ANTICIPATED FUTURE TARGETS
(U) Future attacks targeting both public and private sector entities, particularly in response to publicized events relating to civil liberties, cyber security, or allegations of censorship (online or otherwise) are likely to continue.
THE WAY AHEAD
(U//FOUO) Anonymous members have stated on several occasions that they engage in denial and deception activities. Therefore, network administrators, defenders, and security personnel should factor that in as they develop courses of action to counter the threat of an attack by Anonymous, an associated group, or person. Rigorous monitoring and analysis of logs and behaviors for indications of reconnaissance, probing, or ongoing attack targeting both internally and externally hosted resources may provide the key to successfully defending against an attack by Anonymous or any other malicious actor.

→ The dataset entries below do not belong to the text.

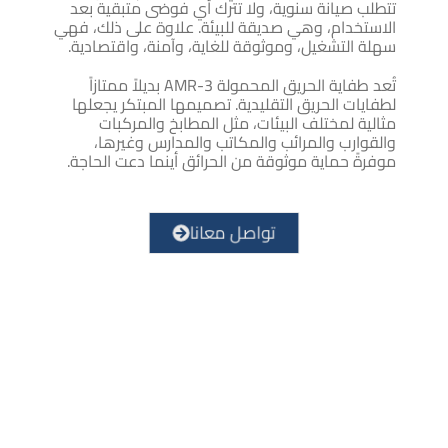
تتطلب صيانة سنوية، ولا تترك أي فوضى متبقية بعد
الاستخدام، وهي صديقة للبيئة. علاوة على ذلك، فهي
سهلة التشغيل، وموثوقة للغاية، وآمنة، واقتصادية.
تُعد طفاية الحريق المحمولة AMR-3 بديلاً ممتازاً
لطفايات الحريق التقليدية. تصميمها المبتكر يجعلها
مثالية لمختلف البيئات، مثل المطابخ والمركبات
والقوارب والمرائب والمكاتب والمدارس وغيرها،
موفرةً حماية موثوقة من الحرائق أينما دعت الحاجة.
تواصل معانا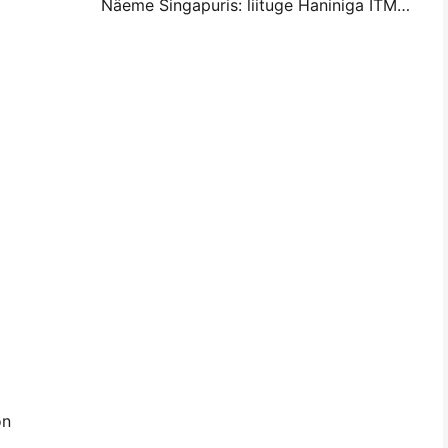
Näeme Singapuris: liituge Haniniga ITMA ASIA 2025-l, et näha uusimat digitaaltrükitehnoloogiat
on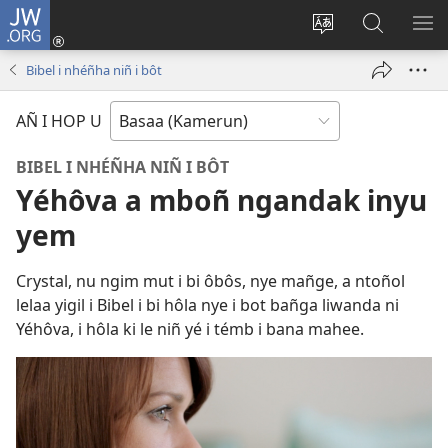
JW.ORG
Lijubul
(opens
Héñha
Yéñ
UN
new
hilémb
JW.ORG
MI
Bibel i nhéñha niñ i bôt
window)
hi
site
AÑ I HOP U
BIBEL I NHÉÑHA NIÑ I BÔT
Yéhôva a mboñ ngandak inyu
yem
Crystal, nu ngim mut i bi ôbôs, nye mañge, a ntoñol
lelaa yigil i Bibel i bi hôla nye i bot bañga liwanda ni
Yéhôva, i hôla ki le niñ yé i témb i bana mahee.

(U) The NCCIC recommends that U.S., Federal/State/local/Tribal/Territorial Departments and Agencies, and private sector partners ensure they have their internally hosted network resources, but also externally hosted ones updated and patched to the highest level possible. We also recommend, where applicable, personnel awareness and training programs be put in place to ensure employees are fully aware of potential threats and threat vectors. Processes should also be put in place to notify leadership, network operators, and security officials if an organization becomes a target by hacktivists or other malicious actors, and what notifications they are required or plan to make in the event of an attack.
(U) Should a cyber attack occur, ensure backup and recovery procedures are in place and enabled. Be prepared to execute a full spectrum defensive plan that includes contact information for external sources to draw on for assistance. Collect and centrally manage detailed aspects of the attack so you can provide accurate information to operations, security, and Law Enforcement personnel as necessary. Such a plan may also include materials identifying who to contact at your Internet service provider, possibly via alternate means, and at any time of day or night to minimize the duration and effect of a cyber attack. Similarly, have contact information readily available for public and private entities to draw on for assistance: the NCCIC, US-CERT, FBI Joint Terrorism Task Force, local FBI Field Office, applicable Information Sharing Analysis Center (ISAC), and Sector Specific Agency.